What do I think should be changed? I think we need better education in schools about eating and exercise, for people to have an understanding of how food and weight are interlinked, instead of gathering information from “Pro-Ana” corners of the internet. I think there should be less taboo and more talking, to create safer spaces for people to come forward if they’re concerned they have a problem. I think that GPs, being the front-line of the health service, should be on high alert for sufferers being unreliable narrators, and for eating disorders to present in all kinds of different ways. And I think, as a medical student myself, more work needs to be done within the curriculum to teach doctors how to deal with those with eating disorders more effectively. 

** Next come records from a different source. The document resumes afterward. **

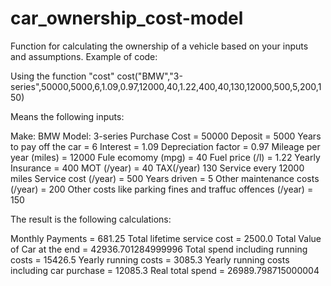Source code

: # car_ownership_cost-model
Function for calculating the ownership of a vehicle based on your inputs and assumptions. Example of code:


Using the function "cost"
cost("BMW","3-series",50000,5000,6,1.09,0.97,12000,40,1.22,400,40,130,12000,500,5,200,150)


Means the following inputs:


Make:  BMW
Model:  3-series
Purchase Cost =  50000
Deposit =  5000
Years to pay off the car =  6
Interest = 1.09
Depreciation factor =  0.97
Mileage per year (miles) = 12000
Fule ecomomy (mpg) = 40
Fuel price (/l) =  1.22
Yearly Insurance = 400
MOT (/year) = 40
TAX(/year)  130
Service every 12000  miles
Service cost (/year) = 500
Years driven = 5
Other maintenance costs (/year) = 200
Other costs like parking fines and traffuc offences (/year) = 150


The result is the following calculations:


Monthly Payments = 681.25
Total lifetime service cost = 2500.0
Total Value of Car at the end = 42936.701284999996
Total spend including running costs = 15426.5
Yearly running costs = 3085.3
Yearly running costs including car purchase = 12085.3
Real total spend = 26989.798715000004
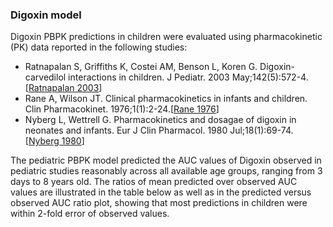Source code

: ### Digoxin model

Digoxin PBPK predictions in children were evaluated using pharmacokinetic (PK) data reported in the following studies: 

- Ratnapalan S, Griffiths K, Costei AM, Benson L, Koren G. Digoxin-carvedilol interactions in children. J Pediatr. 2003 May;142(5):572-4.[[Ratnapalan 2003](#3-references)]
- Rane A, Wilson JT. Clinical pharmacokinetics in infants and children. Clin Pharmacokinet. 1976;1(1):2-24.[[Rane 1976](#3-references)]
- Nyberg L, Wettrell G. Pharmacokinetics and dosagae of digoxin in neonates and infants. Eur J Clin Pharmacol. 1980 Jul;18(1):69-74.[[Nyberg 1980](#3-references)]

The pediatric PBPK model predicted the AUC values of Digoxin observed in pediatric studies reasonably across all available age groups, ranging from 3 days to 8 years old. The ratios of mean predicted over observed AUC values are illustrated in the table below as well as in the predicted versus observed AUC ratio plot, showing that most predictions in children were within 2-fold error of observed values. 

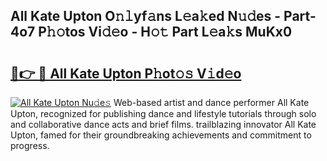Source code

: ## All Kate Upton O𝚗𝚕yf𝚊ns L𝚎a𝚔ed N𝚞𝚍es - Part-4o7 P𝚑𝚘tos Vi𝚍𝚎o - H𝚘𝚝 Part L𝚎a𝚔s MuKx0

# <h2><a href="http://kf82dt.oniu.top/?m=All+Kate+Upton">🔗👉 🔴 All Kate Upton P𝚑ot𝚘𝚜 V𝚒d𝚎o</a></h2>

[![All Kate Upton Nu𝚍e𝚜](https://i.imgur.com/0qMVB7G.gif)](http://kf82dt.oniu.top/?m=All+Kate+Upton)
Web-based artist and dance performer All Kate Upton, recognized for publishing dance and lifestyle tutorials through solo and collaborative dance acts and brief films. trailblazing innovator All Kate Upton, famed for their groundbreaking achievements and commitment to progress.  
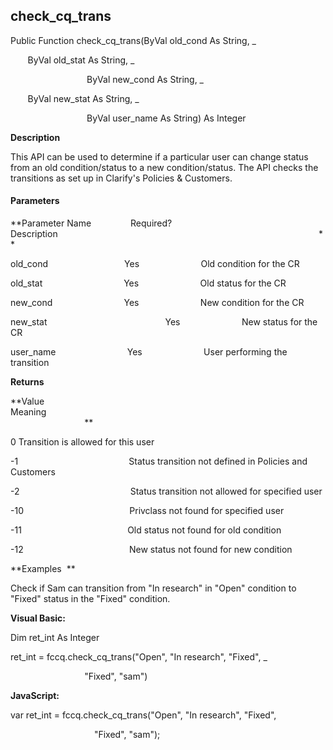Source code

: check_cq_trans
----------------

Public Function check_cq_trans(ByVal old_cond As String, _

       ByVal old_stat As String, _

                               ByVal new_cond As String, _

       ByVal new_stat As String, _

                               ByVal user_name As String) As Integer

**Description**

This API can be used to determine if a particular user can change status from an old condition/status to a new condition/status. The API checks the transitions as set up in Clarify's Policies & Customers.

#### Parameters
**Parameter Name                Required?             Description                                                                                                          **

old_cond                               Yes                         Old condition for the CR

old_stat                                 Yes                         Old status for the CR

new_cond                             Yes                         New condition for the CR

new_stat                                                Yes                         New status for the CR

user_name                             Yes                         User performing the transition

**Returns**

**Value                                     Meaning                                                                                                                                               **

0 Transition is allowed for this user

-1                                             Status transition not defined in Policies and Customers

-2                                             Status transition not allowed for specified user

-10                                           Privclass not found for specified user

-11                                           Old status not found for old condition

-12                                           New status not found for new condition

**Examples  **

 Check if Sam can transition from "In research" in "Open" condition to "Fixed" status in the "Fixed" condition.

**Visual Basic:**

Dim ret_int As Integer

ret_int = fccq.check_cq_trans("Open", "In research", "Fixed", _

                              "Fixed", "sam")

**JavaScript:**

var ret_int = fccq.check_cq_trans("Open", "In research", "Fixed",

                                  "Fixed", "sam");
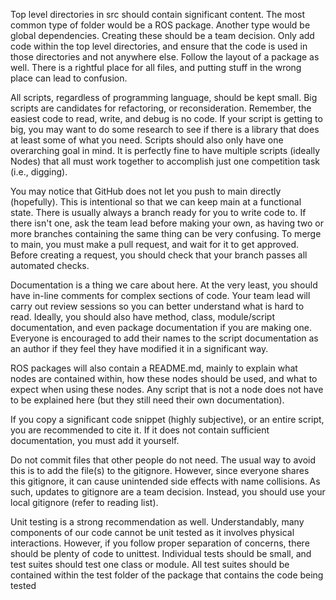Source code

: Top level directories in src should contain significant content. The most common type of folder would be a ROS package. Another type would be global dependencies. Creating these should be a team decision. Only add code within the top level directories, and ensure that the code is used in those directories and not anywhere else. Follow the layout of a package as well. There is a rightful place for all files, and putting stuff in the wrong place can lead to confusion.

All scripts, regardless of programming language, should be kept small. Big scripts are candidates for refactoring, or reconsideration. Remember, the easiest code to read, write, and debug is no code. If your script is getting to big, you may want to do some research to see if there is a library that does at least some of what you need. Scripts should also only have one overarching goal in mind. It is perfectly fine to have multiple scripts (ideally Nodes) that all must work together to accomplish just one competition task (i.e., digging).

You may notice that GitHub does not let you push to main directly (hopefully). This is intentional so that we can keep main at a functional state. There is usually always a branch ready for you to write code to. If there isn't one, ask the team lead before making your own, as having two or more branches containing the same thing can be very confusing. To merge to main, you must make a pull request, and wait for it to get approved. Before creating a request, you should check that your branch passes all automated checks.

Documentation is a thing we care about here. At the very least, you should have in-line comments for complex sections of code. Your team lead will carry out review sessions so you can better understand what is hard to read. Ideally, you should also have method, class, module/script documentation, and even package documentation if you are making one. Everyone is encouraged to add their names to the script documentation as an author if they feel they have modified it in a significant way.

ROS packages will also contain a README.md, mainly to explain what nodes are contained within, how these nodes should be used, and what to expect when using these nodes. Any script that is not a node does not have to be explained here (but they still need their own documentation).

If you copy a significant code snippet (highly subjective), or an entire script, you are recommended to cite it. If it does not contain sufficient documentation, you must add it yourself.

Do not commit files that other people do not need. The usual way to avoid this is to add the file(s) to the gitignore. However, since everyone shares this gitignore, it can cause unintended side effects with name collisions. As such, updates to gitignore are a team decision. Instead, you should use your local gitignore (refer to reading list).

Unit testing is a strong recommendation as well. Understandably, many components of our code cannot be unit tested as it involves physical interactions. However, if you follow proper separation of concerns, there should be plenty of code to unittest. Individual tests should be small, and test suites should test one class or module. All test suites should be contained within the test folder of the package that contains the code being tested
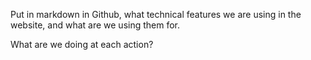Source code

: Put in markdown in Github, what technical features we are using in the website, and what are we using them for. 

What are we doing at each action?
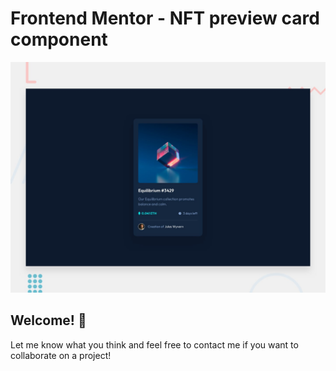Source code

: # Frontend Mentor - NFT preview card component

![Design preview for the NFT preview card component coding challenge](./design/desktop-preview.jpg)

## Welcome! 👋

Let me know what you think and feel free to contact me if you want to collaborate on a project!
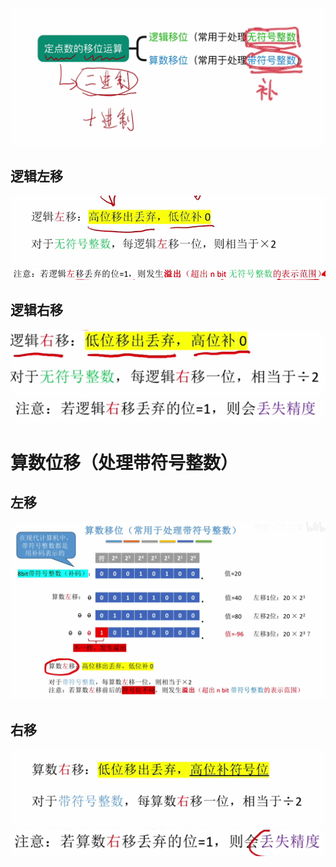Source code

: 

![输入图片说明](/imgs/2025-07-28/2G0RJ9WVhL2TsftE.png)
## 逻辑左移
![输入图片说明](/imgs/2025-07-28/832hMHBz2BoICDps.png)
![输入图片说明](/imgs/2025-07-28/9y0xedlMM9ToJTsC.png)
## 逻辑右移
![输入图片说明](/imgs/2025-07-28/ZgFupzoJVsWyjeQX.png)
![输入图片说明](/imgs/2025-07-28/hZyai5Grv2PW0MCy.png)

# 算数位移（处理带符号整数）
## 左移
![输入图片说明](/imgs/2025-07-28/0zXUkiDhq2JKYkBx.png)
## 右移
![输入图片说明](/imgs/2025-07-28/FI1EtALQTLOHz7FL.png)
![输入图片说明](/imgs/2025-07-28/4unRI9dwiP6Ol9EB.png)
<!--stackedit_data:
eyJoaXN0b3J5IjpbLTczNjU0MTI3OV19
-->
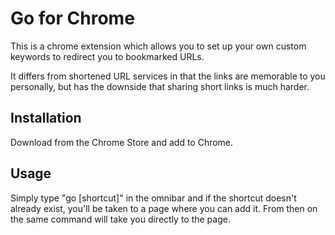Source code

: # Go for Chrome

This is a chrome extension which allows you to set up your own custom
keywords to redirect you to bookmarked URLs.

It differs from shortened URL services in that the links are memorable
to you personally, but has the downside that sharing short links is much
harder.

## Installation

Download from the Chrome Store and add to Chrome.

## Usage

Simply type "go [shortcut]" in the omnibar and if the shortcut doesn't
already exist, you'll be taken to a page where you can add it. From then
on the same command will take you directly to the page.
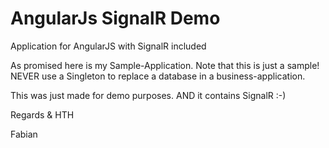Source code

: # AngularJs SignalR Demo

Application for AngularJS with SignalR included

As promised here is my Sample-Application. Note that this is just a sample! NEVER use a Singleton to replace a database in a business-application.

This was just made for demo purposes. AND it contains SignalR :-)

Regards & HTH

Fabian
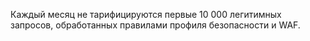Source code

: Каждый месяц не тарифицируются первые 10 000 легитимных запросов, обработанных правилами профиля безопасности и WAF.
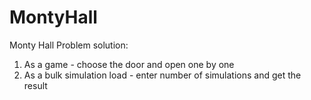 # MontyHall
Monty Hall Problem solution:
1. As a game - choose the door and open one by one
2. As a bulk simulation load - enter number of simulations and get the result
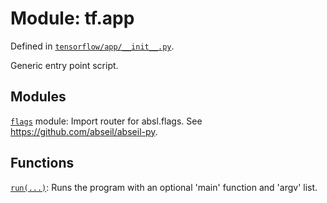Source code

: <div itemscope itemtype="http://developers.google.com/ReferenceObject">
<meta itemprop="name" content="tf.app" />
<meta itemprop="path" content="Stable" />
</div>

# Module: tf.app



Defined in [`tensorflow/app/__init__.py`](https://www.tensorflow.org/code/tensorflow/app/__init__.py).

Generic entry point script.

## Modules

[`flags`](../tf/app/flags.md) module: Import router for absl.flags. See https://github.com/abseil/abseil-py.

## Functions

[`run(...)`](../tf/app/run.md): Runs the program with an optional 'main' function and 'argv' list.

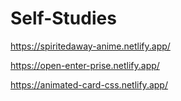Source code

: # Self-Studies

https://spiritedaway-anime.netlify.app/

https://open-enter-prise.netlify.app/

https://animated-card-css.netlify.app/
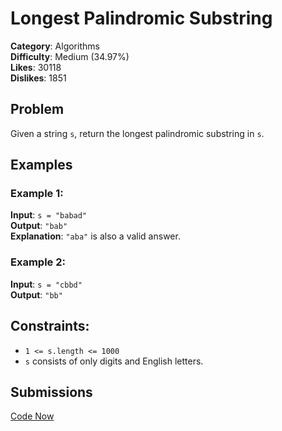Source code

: # Longest Palindromic Substring

**Category**: Algorithms  
**Difficulty**: Medium (34.97%)  
**Likes**: 30118  
**Dislikes**: 1851

## Problem

Given a string `s`, return the longest palindromic substring in `s`.

## Examples

### Example 1:

**Input**: `s = "babad"`  
**Output**: `"bab"`  
**Explanation**: `"aba"` is also a valid answer.

### Example 2:

**Input**: `s = "cbbd"`  
**Output**: `"bb"`

## Constraints:

- `1 <= s.length <= 1000`
- `s` consists of only digits and English letters.

## Submissions

[Code Now](#)
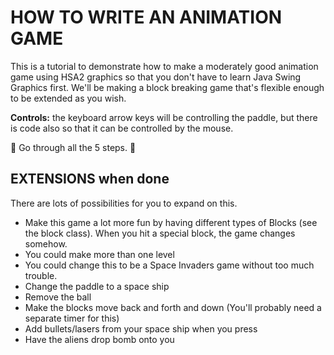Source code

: 

# HOW TO WRITE AN ANIMATION GAME

This is a tutorial to demonstrate how to make a moderately good animation game using HSA2 graphics so that you don't have to learn Java Swing Graphics first.
We'll be making a block breaking game that's flexible enough to be extended as you wish.

**Controls:** the keyboard arrow keys will be controlling the paddle, but there is code also so that it can be controlled by the mouse.

:red_circle: Go through all the 5 steps. :red_circle:


## EXTENSIONS when done

There are lots of possibilities for you to expand on this.

* Make this game a lot more fun by having different types of Blocks (see the block class). When you hit a special block, the game changes somehow.
* You could make more than one level
* You could change this to be a Space Invaders game without too much trouble.
 * Change the paddle to a space ship
 * Remove the ball
 * Make the blocks move back and forth and down (You'll probably need a separate timer for this)
 * Add bullets/lasers from your space ship when you press <SPACE>
 * Have the aliens drop bomb onto you

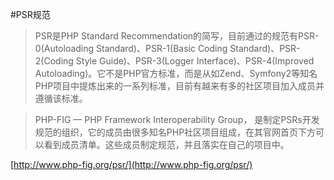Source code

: #PSR规范
>PSR是PHP Standard Recommendation的简写，目前通过的规范有PSR-0(Autoloading Standard)、PSR-1(Basic Coding Standard)、PSR-2(Coding Style Guide)、PSR-3(Logger Interface)、PSR-4(Improved Autoloading)。它不是PHP官方标准，而是从如Zend、Symfony2等知名PHP项目中提炼出来的一系列标准，目前有越来有多的社区项目加入成员并遵循该标准。

>PHP-FIG — PHP Framework Interoperability Group， 是制定PSRs开发规范的组织，它的成员由很多知名PHP社区项目组成，在其官网首页下方可以看到成员清单。这些成员制定规范，并且落实在自己的项目中。

[http://www.php-fig.org/psr/](http://www.php-fig.org/psr/)



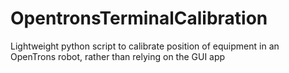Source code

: # OpentronsTerminalCalibration
Lightweight python script to calibrate position of equipment in an OpenTrons robot, rather than relying on the GUI app 
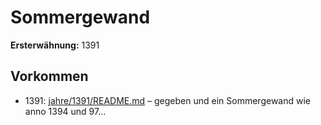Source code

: # Sommergewand

**Ersterwähnung:** 1391

## Vorkommen
- 1391: [jahre/1391/README.md](../jahre/1391/README.md) – gegeben und ein Sommergewand wie
anno 1394 und 97...
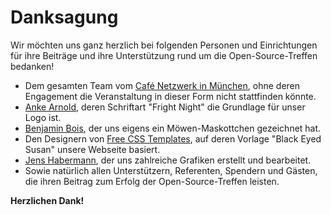 # Danksagung

Wir möchten uns ganz herzlich bei folgenden Personen und Einrichtungen für ihre Beiträge und ihre Unterstützung rund um die Open-Source-Treffen bedanken!

*   Dem gesamten Team vom [Café Netzwerk in München](http://www.cafe-netzwerk.de/), ohne deren Engagement die Veranstaltung in dieser Form nicht stattfinden könnte.
*   [Anke Arnold](http://www.anke-art.de), deren Schriftart "Fright Night" die Grundlage für unser Logo ist.
*   [Benjamin Bois](http://benbois.posterous.com), der uns eigens ein Möwen-Maskottchen gezeichnet hat.
*   Den Designern von [Free CSS Templates](http://www.freecsstemplates.org), auf deren Vorlage "Black Eyed Susan" unsere Webseite basiert.
*   [Jens Habermann](http://www.jenshabermann.de), der uns zahlreiche Grafiken erstellt und bearbeitet.
*   Sowie natürlich allen Unterstützern, Referenten, Spendern und Gästen, die ihren Beitrag zum Erfolg der Open-Source-Treffen leisten.

**Herzlichen Dank!**


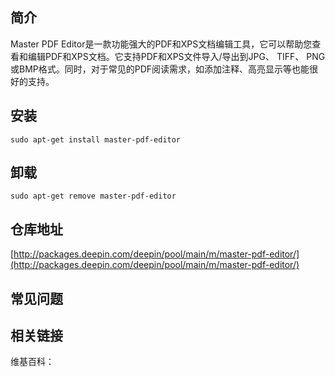 ## 简介

Master PDF Editor是一款功能强大的PDF和XPS文档编辑工具，它可以帮助您查看和编辑PDF和XPS文档。它支持PDF和XPS文件导入/导出到JPG、 TIFF、 PNG或BMP格式。同时，对于常见的PDF阅读需求，如添加注释、高亮显示等也能很好的支持。

## 安装

`sudo apt-get install master-pdf-editor`

## 卸载

`sudo apt-get remove master-pdf-editor`

## 仓库地址

[http://packages.deepin.com/deepin/pool/main/m/master-pdf-editor/](http://packages.deepin.com/deepin/pool/main/m/master-pdf-editor/)


## 常见问题


## 相关链接

维基百科：
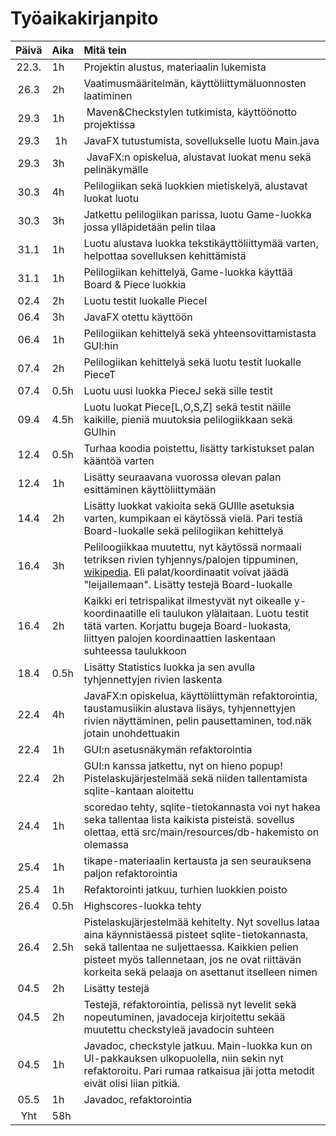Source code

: # Työaikakirjanpito

| Päivä | Aika | Mitä tein |
| :----:|:-----| :---------|
| 22.3. | 1h   | Projektin alustus, materiaalin lukemista|
| 26.3  | 2h   | Vaatimusmääritelmän, käyttöliittymäluonnosten laatiminen|
| 29.3  | 1h   | Maven&Checkstylen tutkimista, käyttöönotto projektissa|
| 29.3  | 1h   | JavaFX tutustumista, sovellukselle luotu Main.java|
| 29.3  | 3h   | JavaFX:n opiskelua, alustavat luokat menu sekä pelinäkymälle|
| 30.3  | 4h   | Pelilogiikan sekä luokkien mietiskelyä, alustavat luokat luotu|
| 30.3  | 3h   | Jatkettu pelilogiikan parissa, luotu Game-luokka jossa ylläpidetään pelin tilaa|
| 31.1  | 1h   | Luotu alustava luokka tekstikäyttöliittymää varten, helpottaa sovelluksen kehittämistä|
| 31.1  | 1h   | Pelilogiikan kehittelyä, Game-luokka käyttää Board & Piece luokkia|
| 02.4  | 2h   | Luotu testit luokalle PieceI|
| 06.4  | 3h   | JavaFX otettu käyttöön|
| 06.4  | 1h   | Pelilogiikan kehittelyä sekä yhteensovittamistasta GUI:hin|
| 07.4  | 2h   | Pelilogiikan kehittelyä sekä luotu testit luokalle PieceT| 
| 07.4  | 0.5h | Luotu uusi luokka PieceJ sekä sille testit|
| 09.4  | 4.5h | Luotu luokat Piece[L,O,S,Z] sekä testit näille kaikille, pieniä muutoksia pelilogiikkaan sekä GUIhin|
| 12.4  | 0.5h | Turhaa koodia poistettu, lisätty tarkistukset palan kääntöä varten|
| 12.4  | 1h   | Lisätty seuraavana vuorossa olevan palan esittäminen käyttöliittymään|
| 14.4  | 2h   | Lisätty luokkat vakioita sekä GUIlle asetuksia varten, kumpikaan ei käytössä vielä. Pari testiä Board-luokalle sekä pelilogiikan kehittelyä|
| 16.4  | 3h   | Peliloogiikkaa muutettu, nyt käytössä normaali tetriksen rivien tyhjennys/palojen tippuminen, [wikipedia](https://en.wikipedia.org/wiki/Tetris). Eli palat/koordinaatit voivat jäädä "leijailemaan". Lisätty testejä Board-luokalle|
| 16.4  | 2h   | Kaikki eri tetrispalikat ilmestyvät nyt oikealle y-koordinaatille eli taulukon ylälaitaan. Luotu testit tätä varten. Korjattu bugeja Board-luokasta, liittyen palojen koordinaattien laskentaan suhteessa taulukkoon|
| 18.4  | 0.5h | Lisätty Statistics luokka ja sen avulla tyhjennettyjen rivien laskenta|
| 22.4  | 4h   | JavaFX:n opiskelua, käyttöliittymän refaktorointia, taustamusiikin alustava lisäys, tyhjennettyjen rivien näyttäminen, pelin pausettaminen, tod.näk jotain unohdettuakin|
| 22.4  | 1h   | GUI:n asetusnäkymän refaktorointia|
| 22.4  | 2h   | GUI:n kanssa jatkettu, nyt on hieno popup! Pistelaskujärjestelmää sekä niiden tallentamista sqlite-kantaan aloitettu|
| 24.4  | 1h   | scoredao tehty, sqlite-tietokannasta voi nyt hakea seka tallentaa lista kaikista pisteistä. sovellus olettaa, että src/main/resources/db-hakemisto on olemassa|
| 25.4  | 1h   | tikape-materiaalin kertausta ja sen seurauksena paljon refaktorointia|
| 25.4  | 1h   | Refaktorointi jatkuu, turhien luokkien poisto|
| 26.4  | 0.5h | Highscores-luokka tehty|
| 26.4  | 2.5h | Pistelaskujärjestelmää kehitelty. Nyt sovellus lataa aina käynnistäessä pisteet sqlite-tietokannasta, sekä tallentaa ne suljettaessa. Kaikkien pelien pisteet myös tallennetaan, jos ne ovat riittävän korkeita sekä pelaaja on asettanut itselleen nimen|
| 04.5  | 2h   | Lisätty testejä|
| 04.5  | 2h   | Testejä, refaktorointia, pelissä nyt levelit sekä nopeutuminen, javadoceja kirjoitettu sekää muutettu checkstyleä javadocin suhteen|
| 04.5  | 1h   | Javadoc, checkstyle jatkuu. Main-luokka kun on UI-pakkauksen ulkopuolella, niin sekin nyt refaktoroitu. Pari rumaa ratkaisua jäi jotta metodit eivät olisi liian pitkiä.
| 05.5  | 1h   | Javadoc, refaktorointia|
| Yht   | 58h  | |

Professional support is helpful, and I’ve seen that first hand with a very close family member. As much as the health service can get a bad reputation, there are doctors out there who are amazing in what they do. But in saying that, we desperately need more support available to deal with EDs sooner. The recent tragic news of Nikki Graeme is so sadly one of many, and the lack of resources fail those who relapse. It’s hard to get immediate help unless you’re in a life-threatening state, and that shouldn’t be the case. The sooner these issues are dealt with, the less likely they are to create habitual, life-long problems. 

I’ve come to conclude, from the time I’ve spent looking into eating disorders, that there tend to be three main stimuli: a desire to lose weight, the need for control, and finally, trauma. It can be hard to separate out the causative factor, too. So my advice to family and friends of sufferers would be: be gentle with friends that are suffering or who you suspect to be. Remember that anyone can have disordered eating behaviour, no matter their size or apparent attitude towards food. However, whilst there’s more than meets the eye, try not to scrutinise either. Be open and receptive, non-judgmental and non-prescriptive. Let them know you’re there to listen, and try and provide them with a stable pillar of support in a world that they may see as otherwise frighteningly chaotic. 

To anyone struggling out there, I would say: trust the process. Recovery is worth it. Life is so much better when you’re not always trying to lose.